No se virar adecuadamente: elijo el sendero siniestro si lo engalana una sonrisa, voy a la derecha cuando la hierba resulta fresca y perfumada; en este malhadado ejemplar los sentidos son la roseta con dieciséis oportunidades para entonar el himno de la preservación a cuatro manos incansables, un puñado de uvas en la mesa y un trozo de pan con queso en el platón.

Una noche estrellada recorre el pasado con pinceladas briosas y espesas, amanece con un lucero azul y el suspiro fugado, estremecida en la visión de un aroma inigualable, con un sabor rumoroso, un tono en sordina y la ternura de un contacto que por un momento fue exclusivo.

Esos egresados de la escuela de la perfección evitan las corrientes de aire con su promesa de lluvia, algunos, diariamente necesitamos un viento fresco para agitar la rala cabellera, para estrujar el lagrimar y elucubrar una profética tormenta con el anhelo noctívago errado en el sendero o, ya de menos, reingresar un fragmento vivificante en el recuerdo. Los que todo lo saben ordenan el destello y su estruendo en orden invertido; no conocen el nombre al despertar ni el ahora herrumbroso sabor olvidado en una copa, en una taza, pierden el calor junto con un denominativo sin importar el tono susurrante de aquella a quien le juraron —¡por ésta!—, que esta vez sí fue inolvidable.

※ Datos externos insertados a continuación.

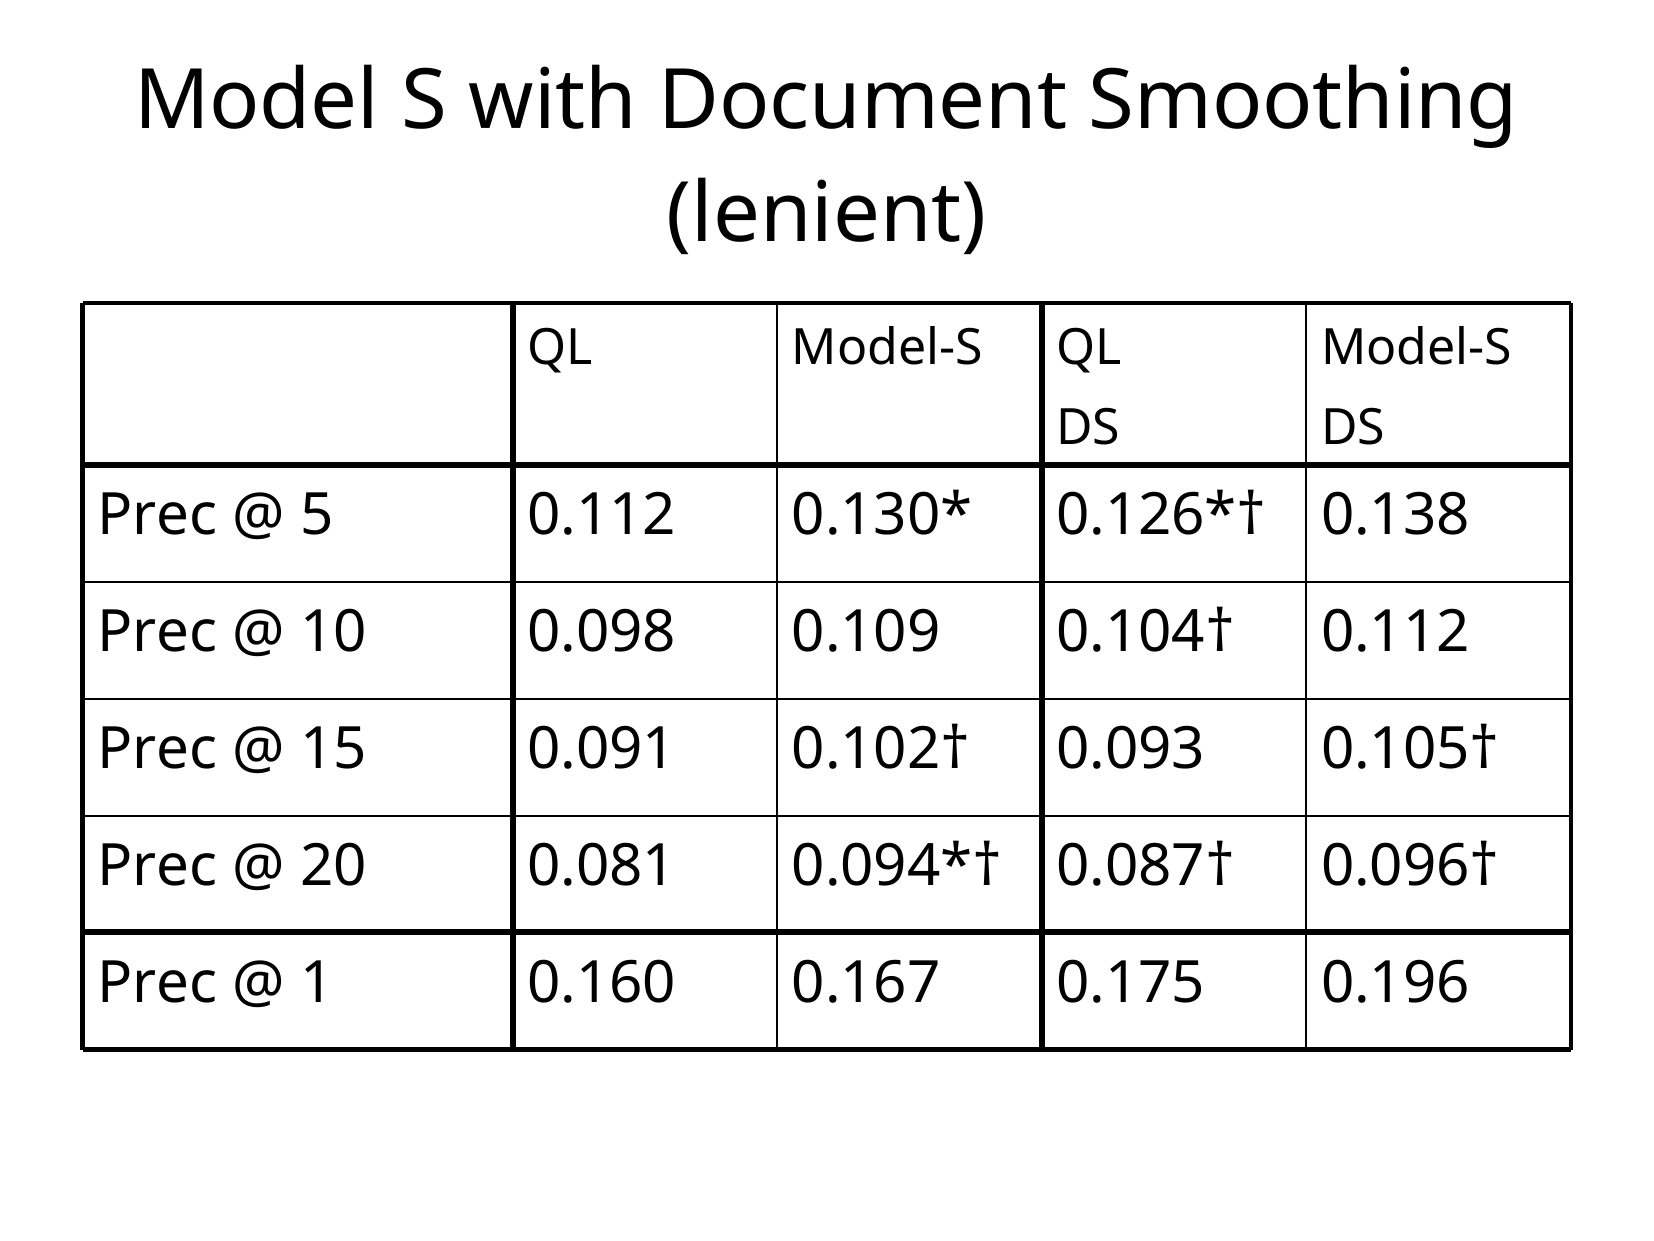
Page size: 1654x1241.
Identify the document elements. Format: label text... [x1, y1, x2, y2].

text_box 0.102† [778, 700, 1039, 815]
text_box Prec @ 1 [85, 935, 510, 1047]
text_box 0.175 [1045, 935, 1305, 1047]
title Model S with Document Smoothing (lenient) [82, 34, 1571, 272]
text_box Model-S DS [1307, 305, 1569, 462]
text_box Prec @ 10 [85, 583, 510, 698]
text_box 0.130* [778, 468, 1039, 581]
text_box Prec @ 5 [85, 468, 510, 581]
text_box 0.109 [778, 583, 1039, 698]
text_box 0.093 [1045, 700, 1305, 815]
text_box QL [516, 305, 776, 462]
text_box 0.105† [1307, 700, 1569, 815]
text_box 0.138 [1307, 468, 1569, 581]
text_box QL DS [1045, 305, 1305, 462]
text_box 0.112 [1307, 583, 1569, 698]
text_box 0.104† [1045, 583, 1305, 698]
text_box Prec @ 20 [85, 817, 510, 929]
text_box 0.087† [1045, 817, 1305, 929]
text_box 0.091 [516, 700, 776, 815]
text_box 0.094*† [778, 817, 1039, 929]
text_box 0.081 [516, 817, 776, 929]
text_box Prec @ 15 [85, 700, 510, 815]
text_box 0.096† [1307, 817, 1569, 929]
text_box 0.196 [1307, 935, 1569, 1047]
text_box 0.160 [516, 935, 776, 1047]
text_box 0.167 [778, 935, 1039, 1047]
text_box 0.126*† [1045, 468, 1305, 581]
text_box 0.098 [516, 583, 776, 698]
text_box 0.112 [516, 468, 776, 581]
text_box Model-S [778, 305, 1039, 462]
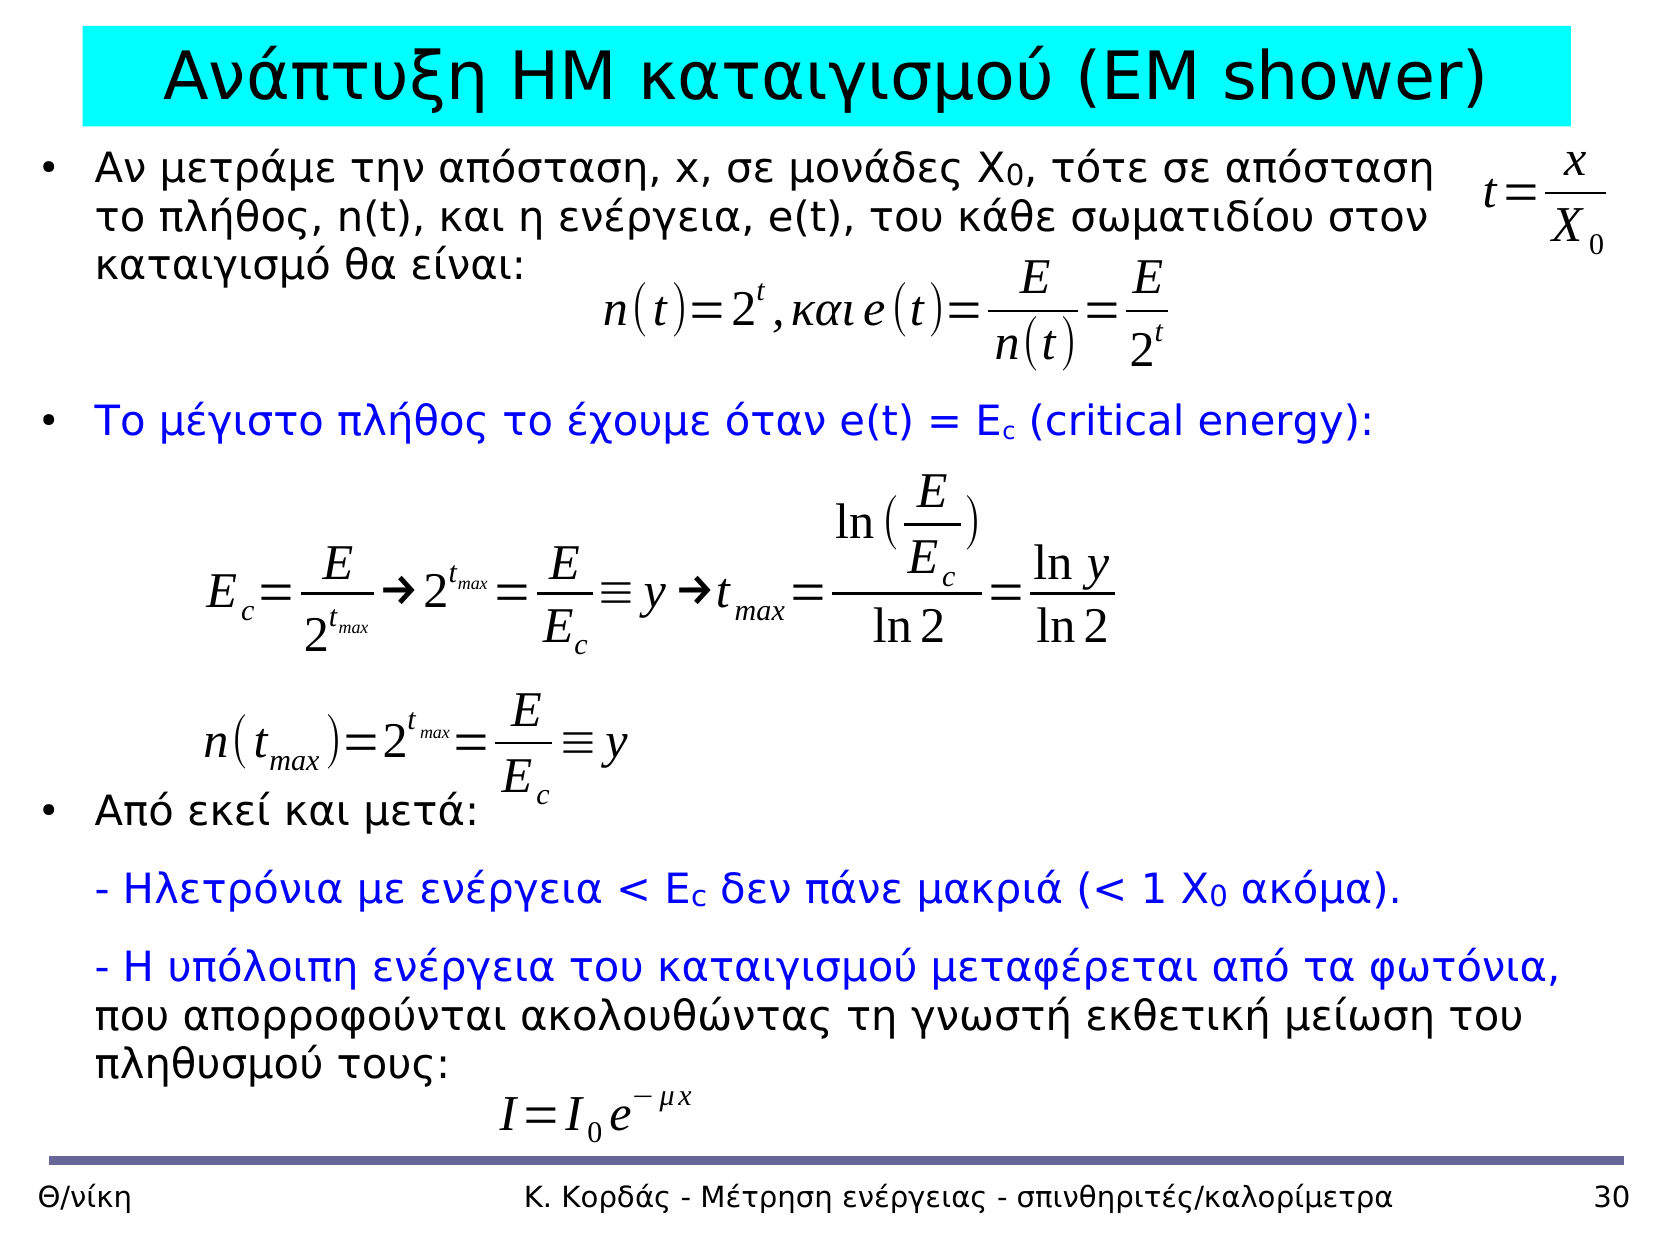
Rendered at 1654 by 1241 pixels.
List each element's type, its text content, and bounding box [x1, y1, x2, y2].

En tanto leí tres o siete textos, ellos ya llevaban en su cabeza trescientas cuarenta y tres afirmaciones rotundas y con leve esfuerzo la Biblioteca de Washington les queda en deuda. Ellos jamás yerran y siempre miran por sobre nuestras cabezas. ¡Qué le vamos a hacer! la fortuna genética les otorgó un grado de excelsitud que para muchos —para mí— son imposibles, por eso, pensamos/penamos y con ello nos equivocamos. Pero ellos, los bien gestados, los que acudieron a la gran escuela de la perfección, cantan para agradar sus oídos, aplauden sus méritos personales y ensalzan una belleza inexistente, no les agreden las sorpresas en la vida ni las exigencias de reloj, administran la paciencia del otro y desesperan por la incomprensión de los hambrientos frente a un pastel imaginario; no hay silencios ni equívocos, van holgadamente por la vida y por sus modas sin preocuparse por el frío, por el viento, por la lluvia nocturna: para ellos no hay manzanas ni arcoíris en el horizonte; ellos saben a qué hora orinar y a quién escupir, porque en ellos, los competentes, todo es afirmativo si así lo aseveraron: el triunfo es de ellos en donde les pongan y, desde cualquier ángulo que les veamos: no hay nadie más que ellos.